---------- Excerpted data ----------

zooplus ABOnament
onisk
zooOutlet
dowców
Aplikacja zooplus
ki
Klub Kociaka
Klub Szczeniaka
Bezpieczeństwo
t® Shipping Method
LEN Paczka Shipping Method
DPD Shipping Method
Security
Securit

----------

§ **Request**:
Filter the data, keeping only the lines that contain "zooplus".

§ **Final answer**:
zooplus ABOnament
Aplikacja zooplus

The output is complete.